I still don’t really know, but I like it.

The new album, “Front Row Seat to Earth” (out on the Brooklyn-based Mexican Summer, Oct. 21), seems defined by just how transitional and evasive it is. It’s tender and brimming with emotion on songs like “Do You Need My Love” and “Seven Words,” but never lets the audience too close to the artist, or even the subject, for that matter. Mering has already said her next record will be more personal than this one, so what we have then is an account of the artist in growth.

Mering, who’s in her late 20s now, grew up in Santa Monica, California, the daughter of two musically-minded people: her mother someone who was always writing songs and her father an ex-professional musician in the L.A. scene of the 1970s and 80s, who wound up ditching that life for Christianity.

Her family moved to Pennsylvania in 1999, and in her early teens she revolted against the religion her parents believed. In high school, she read Flannery O’Connor’s book “Wise Blood,” which is where her group’s name comes from.
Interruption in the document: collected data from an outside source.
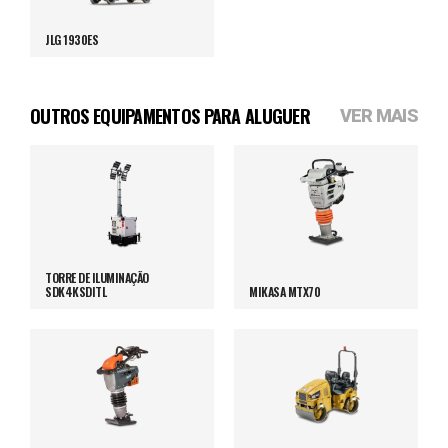
JLG 1930ES
OUTROS EQUIPAMENTOS PARA ALUGUER
VER MAIS
TORRE DE ILUMINAÇÃO
SDK4KSDITL
MIKASA MTX70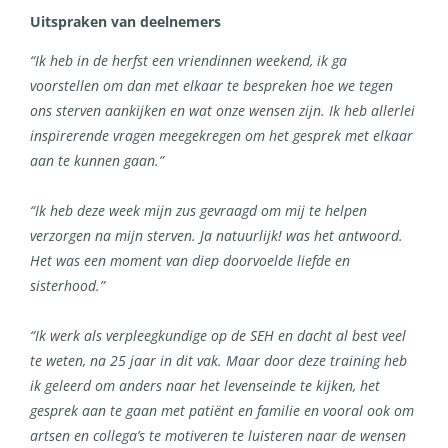
Uitspraken van deelnemers
“Ik heb in de herfst een vriendinnen weekend, ik ga
voorstellen om dan met elkaar te bespreken hoe we tegen
ons sterven aankijken en wat onze wensen zijn. Ik heb allerlei
inspirerende vragen meegekregen om het gesprek met elkaar
aan te kunnen gaan.”
“Ik heb deze week mijn zus gevraagd om mij te helpen
verzorgen na mijn sterven. Ja natuurlijk! was het antwoord.
Het was een moment van diep doorvoelde liefde en
sisterhood.”
“Ik werk als verpleegkundige op de SEH en dacht al best veel
te weten, na 25 jaar in dit vak. Maar door deze training heb
ik geleerd om anders naar het levenseinde te kijken, het
gesprek aan te gaan met patiënt en familie en vooral ook om
artsen en collega’s te motiveren te luisteren naar de wensen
In recent years she’s been traveling, living in a number of cities and apparently refining her sound.

Now, she delivers her lyrics with a low, satin-smooth voice. On the above-mentioned song, “Do You Need My Love,” she opens with “Tired of feeling so bad. / The world that I knew / just fell through.”

Her vocal talent is unique, something of a cross between Joan Baez and Judee Sill, but even that’s not quite right. There’s no good category to put her or this album in, except maybe “original.”

She has music videos out for several songs on “Front Row Seat to Earth,” including “Do You Need My Love,” “Generation Why” and “Seven Words.” Check those out to get an idea of what I mean.